Reflections on the mind, trauma, and virtual assault

This post contains graphic information that may be triggering to survivors of abuse.

Yesterday, I taught a virtual trauma-informed yoga class for a local college as part of their sexual assault awareness month programming. 45 minutes into the class, a man entered the meeting, masturbated for a few minutes, and then disappeared. 

The mind is not linear. It does not follow a middle school language arts plot diagram. There is no beginning, middle, or end. No rising action nor denouement. People talk about out of body experiences, but it’s rare for someone to get to see, as I did, their own reactions to trauma up-close, minute-by-minute, recorded for replay out there in the ether. 

Here’s what happened: I’m teaching the final seated forward fold of class. Feet together, knees apart. On this video platform, my screen is spotlighted. None of the other participants’, including the school’s counselor, is shared. I look up to see a chat alert flickering on my screen.
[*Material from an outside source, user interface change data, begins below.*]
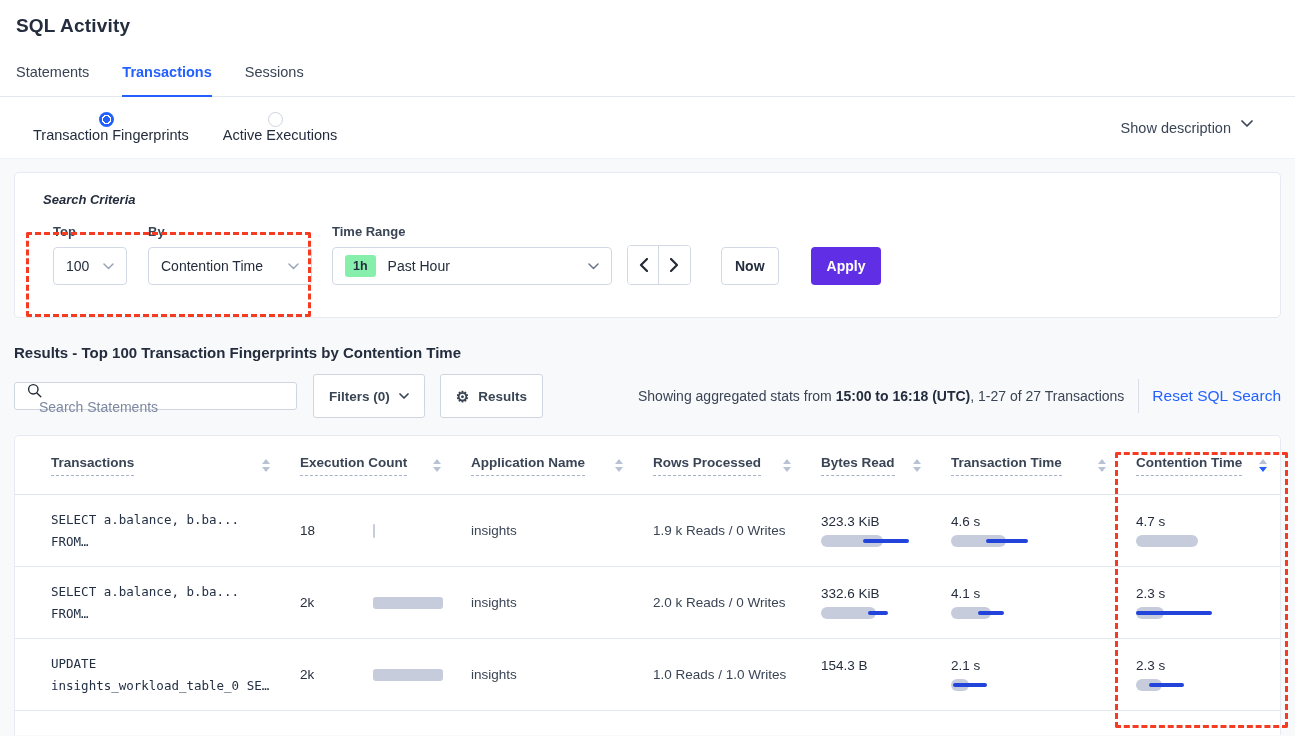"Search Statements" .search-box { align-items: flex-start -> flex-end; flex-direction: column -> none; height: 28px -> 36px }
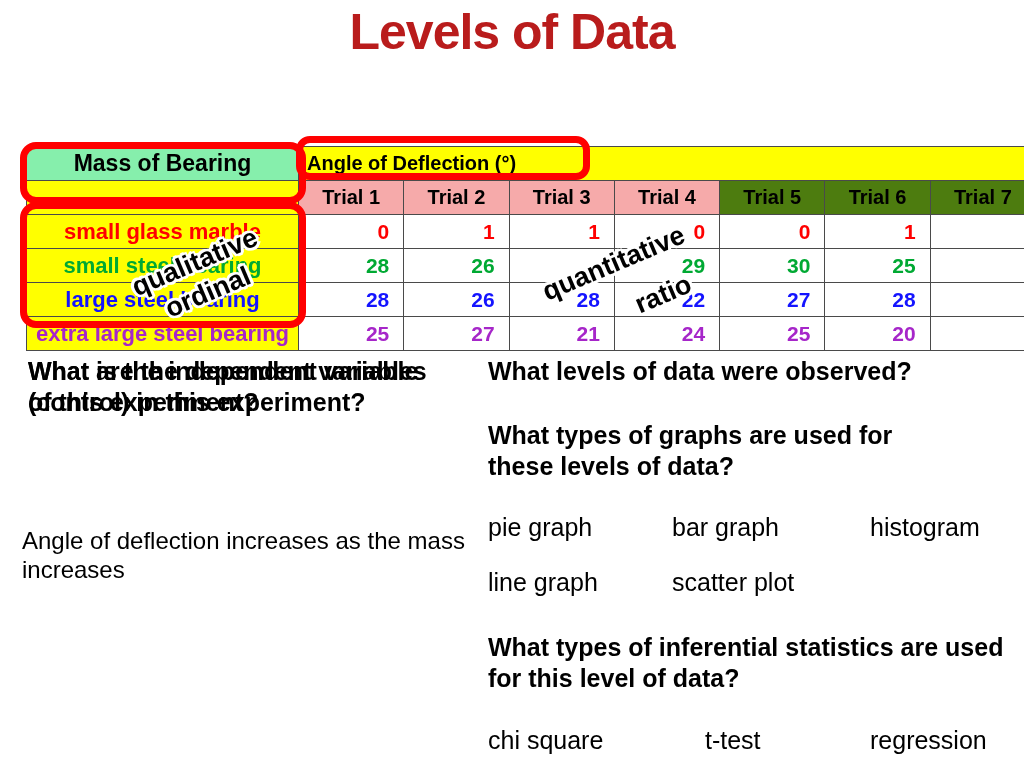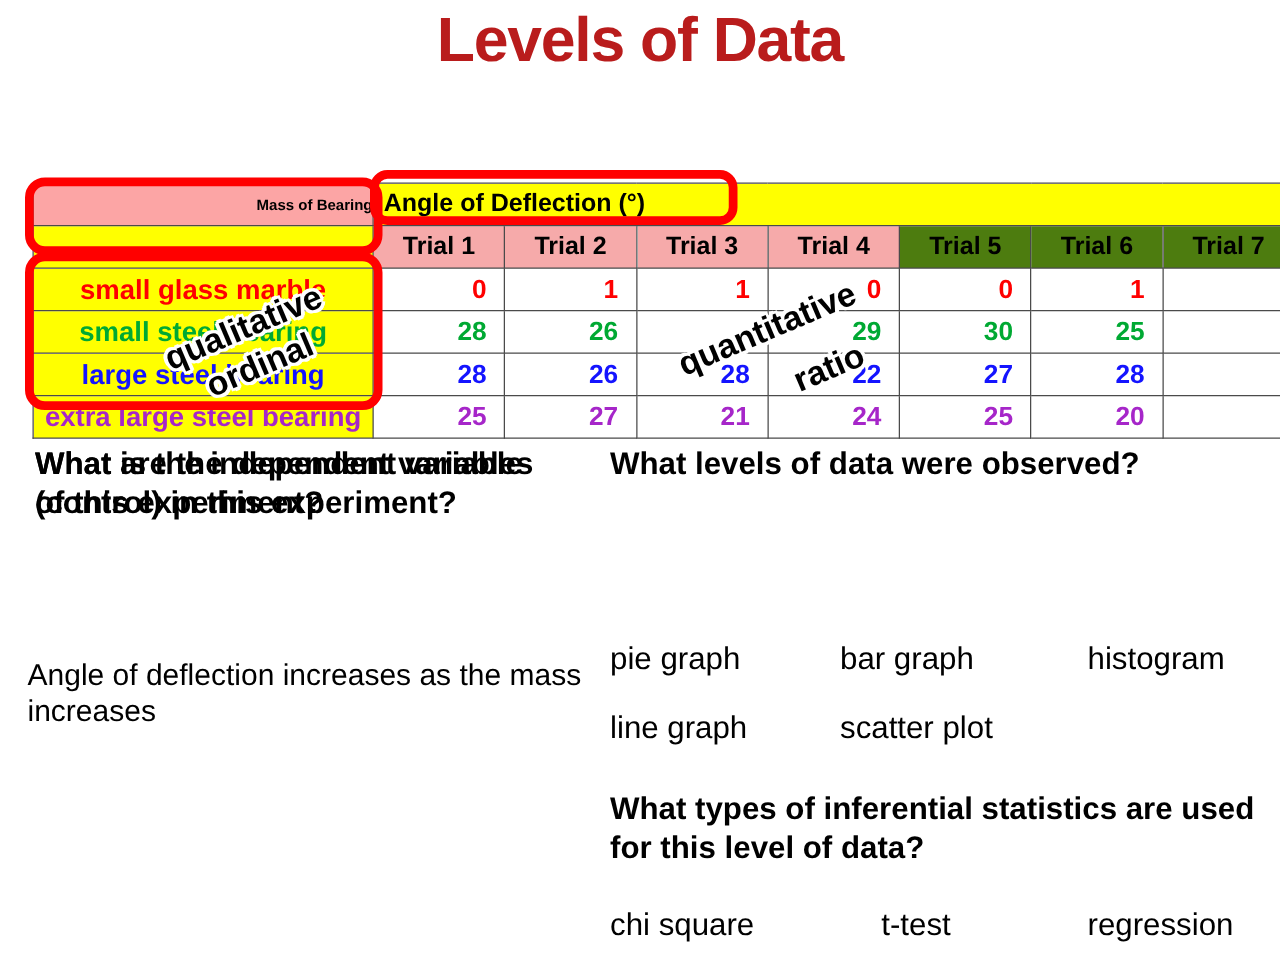"Mass of Bearing" .banner-left { background: #fca5a5 -> #86efac; font-size: 12px -> 23px; text-align: right -> center }
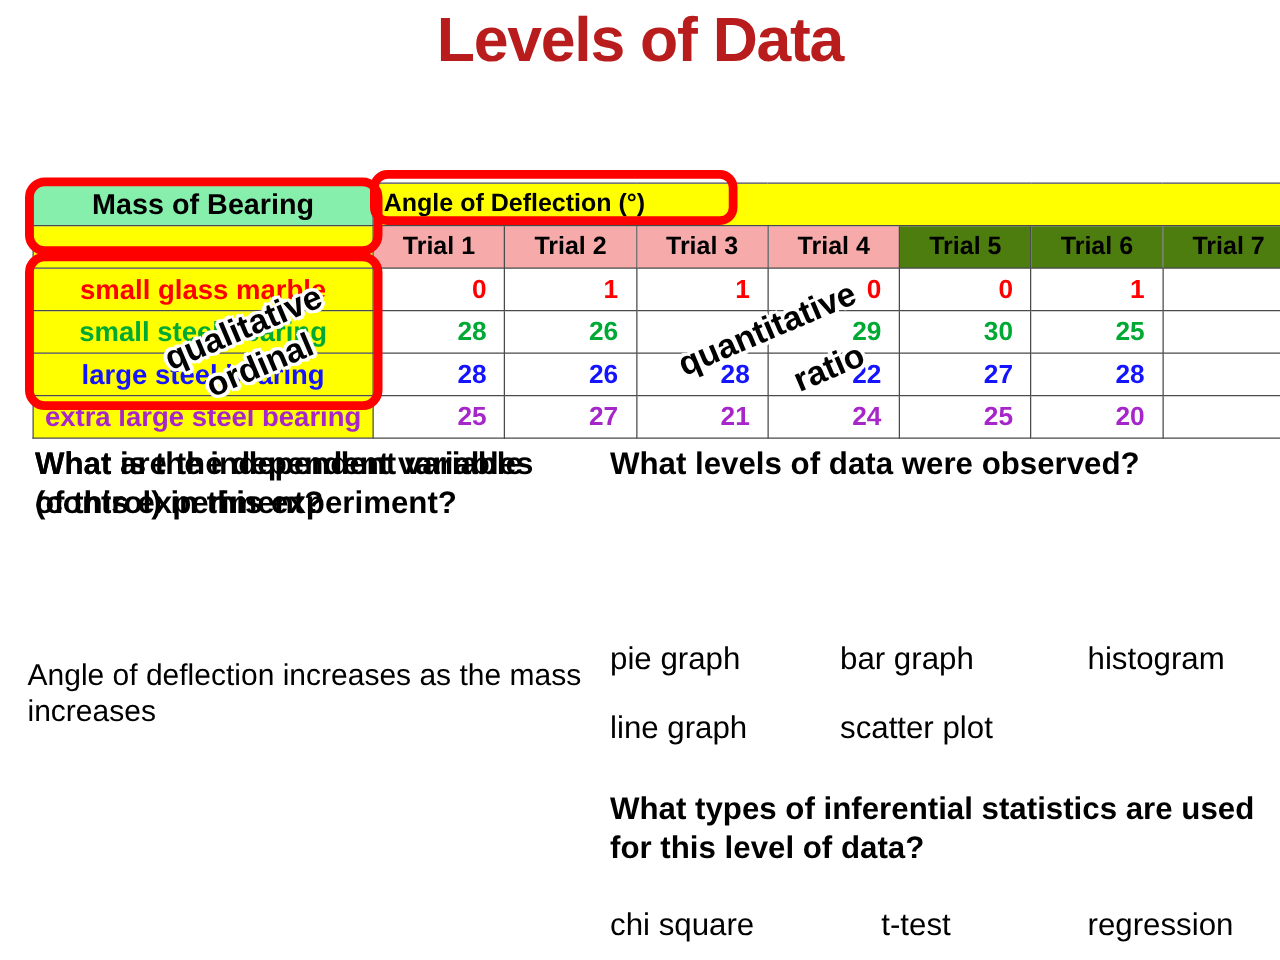"What types of graphs are" div.qtext { html: none -> <div>What types of graphs are used for these levels of data?</div> }
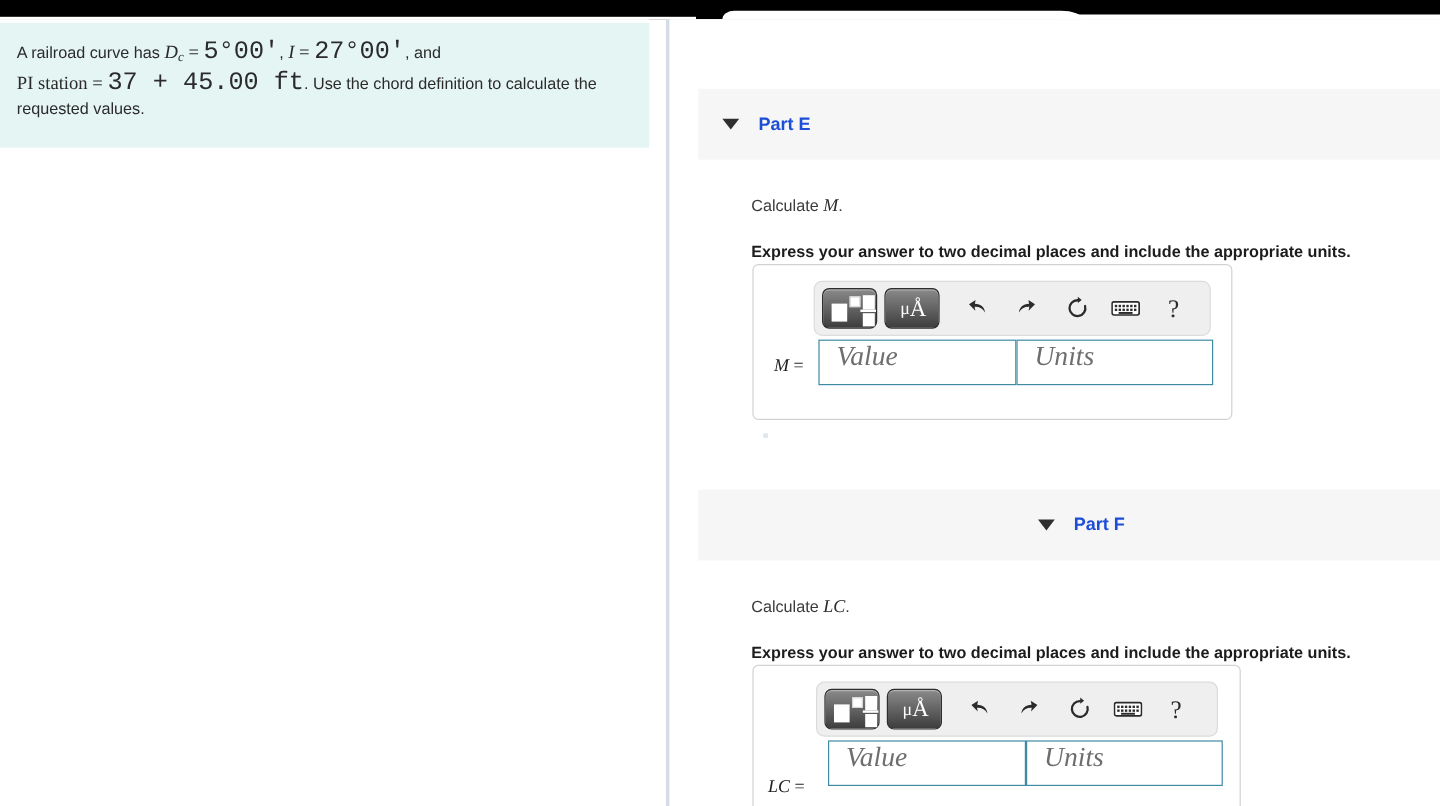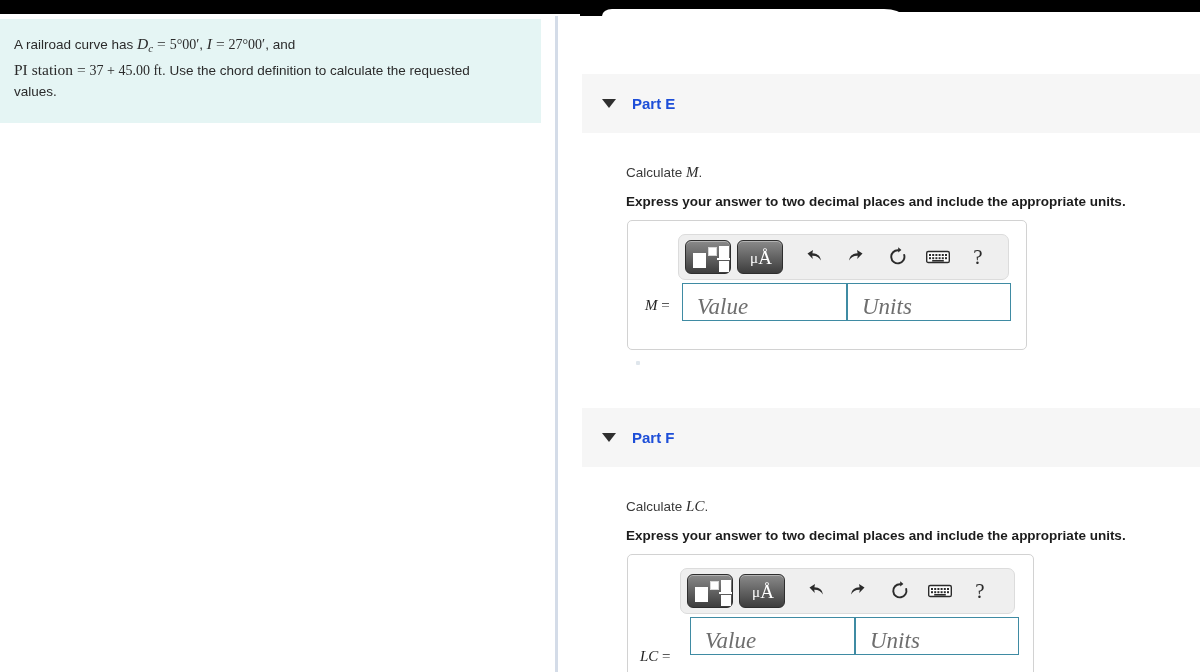"5°00′" .mathnum { font-family: Liberation Serif, serif -> Liberation Mono, monospace; font-size: 14px -> 21px }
Sometimes people leave class early and offer a thanks before their exit. I didn’t think much of it. Another one comes and then another. I get up from the floor and open the chat, squinting to read. Message from student: “a man was masturbating in here!” 

Sharp gasp. Hand over mouth. Hand to chest. Hard swallow of heart from throat. I see myself shake my head for a moment in disgusted disbelief, then rub my temples as I walk back to my mat and sit down. I watch myself stare blankly for a few seconds, a yawning chasm of time in retrospect. And then, as if a switch flipped, I see myself go back to teaching the class as if nothing had happened. (O, Arjuna! Granted the luxury of spiritual reflection before going into battle!) I know why soldiers perform drills. In unspeakable moments, mind splits from body. Don’t think. Just do. It’s your duty. Perform.

I’m reminded of the butler in Ishiguro’s Remains of the Day. Because his profession requires complete unflappability, he has to suppress his own feelings. The ultimate illustration in the book of imperturbable service, even in the face of existential danger, is the story of a butler who encounters a tiger in the dining room while the master of the house is entertaining guests in the drawing room. After discreetly shooting the tiger, removing its carcass, and cleaning up the mess, he returns to calmly inform the guests that "dinner will be served at the usual time.” He conveys with pride that there are “no discernible traces” of the event.

At this moment, there is a tiger in the dining room. The man is now gone, but I have no idea how many people saw, so I guide them out of the fold and into savasana. Another message pops up. This time from the counselor: “did you see anything?” No. I stay at the screen and helplessly click one icon after the next: participants, security, chat. At the time, I couldn’t see a thing. My brain could not process anything in my visual field. Watching afterwards, I see myself blinking wildly, all the while reciting a relaxation script. Had I heard only audio, there would have been no beat missed. It was terrifying. 

I watch myself place my hand on my heart and breathe, self-soothing. I reopen my eyes, and I see the realization set in that in the room it is just me, the counselor, and the student who messaged. Why did no one unmute and tell me to stop the class? Why were they just watching me trapped in a charade of suffering? Everyone had frozen. I drop pretense and cautiously suggest that we discuss what just happened. The woman does not speak but agrees to communicate through email. I apologize by default though I did nothing wrong and then watch myself end the meeting.

My initial reaction was anger. Righteous indignation. How dare someone do something like this to these women who came to my class seeking a safe space! It was only after the student emailed me a screenshot that she had taken, that I began to realize that I was one of the women. I see the photo. It’s me. Unaware, vulnerable, folding over an outstretched leg, surrounded by a void of black boxes, faceless names. And him. I feel his gaze on me. It’s as if he’s there, in my home, an invasion. I then remembered a detail in the student’s initial message that sounded odd to me at the time. She said, “I thought this class was supposed to be for sexual assault awareness?!?” As if there were any other type of class where it would be appropriate for a man to whip out his dick. This was not a college prank. The targeting of this class was intentional, pathological. Seeing one too many Criminal Minds episodes, I wondered, is this the behavior of someone who’s escalating, or has this predator already harmed women, now adapting to the new restraints of social distancing? Either thought is sickening. Coronavirus is dangerous, but what’s equally as dangerous is the pandemic of abuse and degradation suffered by women. The student signed off her email to me saying, “There is NO justice.” I hear you, sister. Me, too.

Once the initial shock wore off after hours of replaying in my mind and on my computer screen what had happened, debating whether I was making too big of a deal out of this, wondering why I was reacting so viscerally to this, practicing tools of self-regulation but still precariously close to panic, I realized what I needed to do. I had to write. I had to give it voice. Get it out of me. Get it off of me. The power of storytelling is that the mind can make sense of the senseless. There are many stories of trauma. This one, however messy, is my own.

Today I’m looking into the same screen to type this as was the site of yesterday’s violation. In this new world, how will police detect the digital traces of trauma? The zeros and ones, a few keystrokes, the log out, the shut down, the restart.